Geek Answers Handbook

Convert int to float to hex

Using scanf, each entered number, I would like my program to print two lines: for example

byte order: little-endian > 2 2 0x00000002 2.00 0x40000000 > -2 -2 0xFFFFFFFE -2.00 0xC0000000

I can make it print 2 in hexadecimal, but I also need floating and of course I cannot scan f as one when I need to also scan as int

If I use float while trying to printf, I get zero. If I scan as a float I get the correct output. I tried converting int to float, but it still appears as zero.
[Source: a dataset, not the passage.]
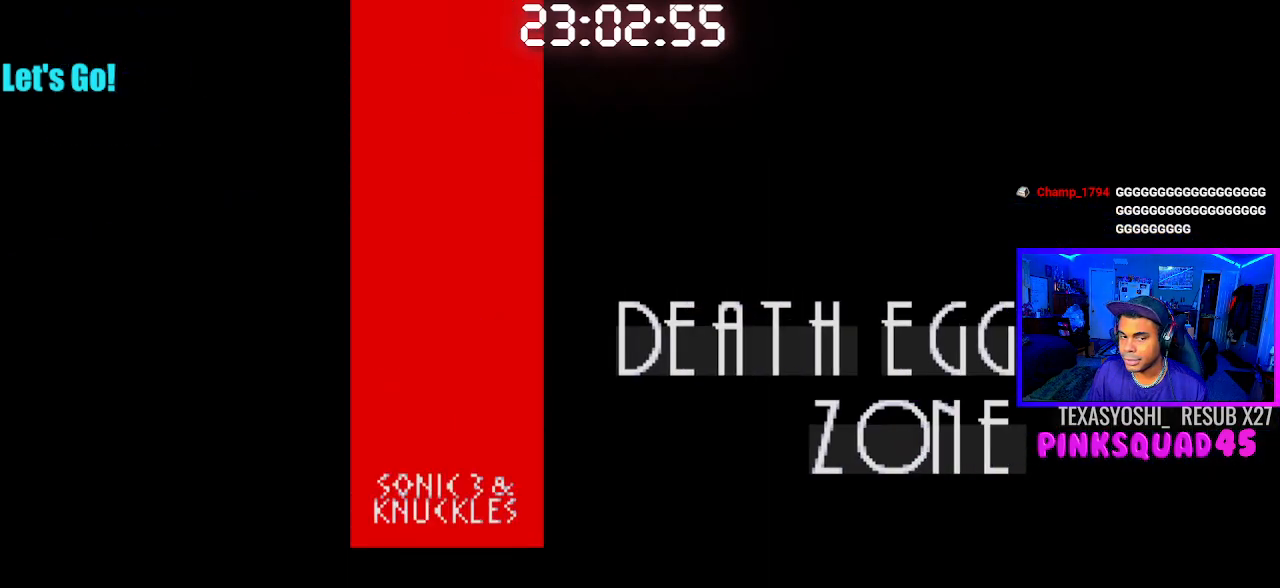
{"buttons": ["DPAD_RIGHT"], "left_stick": "center", "right_stick": "center", "events": []}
here is my conclusion so far

 Int - float - hex byte order: little-endian >2 2 0x000002 2.00 00000000

it looks like i am converting to a float why doesn't it print as hex? if I scan as a float, I get the correct hexadecimal representation similar to the first example. it should be something simple. I need to scan as decimal to mean I run this in cygwin

that's what i still have.

 #include <stdio.h> #include <stdlib.h> int main(int argc, char *argv[]) { int HexNumber; float convert; printf("Int - float - hex\n"); int a = 0x12345678; unsigned char *c = (unsigned char*)(&a); if (*c == 0x78) { printf("\nbyte order: little-endian\n"); } else { printf("\nbyte order: big-endian\n"); } printf("\n>"); scanf("%d", &HexNumber); printf("\n%10d ",HexNumber); printf("%#08x",HexNumber); convert = (float)HexNumber; // converts but prints a zero printf("\n%10.2f ", convert); printf("%#08x", convert); // prints zeros return 0; }
+6
c floating-point integer floating-point-conversion
source share
3 answers

try the following:

 int i = 2; float f = (float)i; printf("%#08X", *( (int*) &f ));

[EDIT]

@Corey:

let him analyze it from the inside:

 & f = address of f = say address 0x5ca1ab1e (int*) &f = interpret the address 0x5ca1ab1e as integer pointer * ((int*)&f) = get the integer at address 0x5ca1ab1e

The following is brief but difficult to remember the associativity of the C language operator and the operator priority (I prefer the additional clarity of some added brackets and spaces):

 printf("%#08X", *(int*)&f);
+8
source share
 printf("%#08x", convert); // prints zeros

This line will not work because you tell printf that you are passing an int (using %x ), but in fact you are passing it to a float .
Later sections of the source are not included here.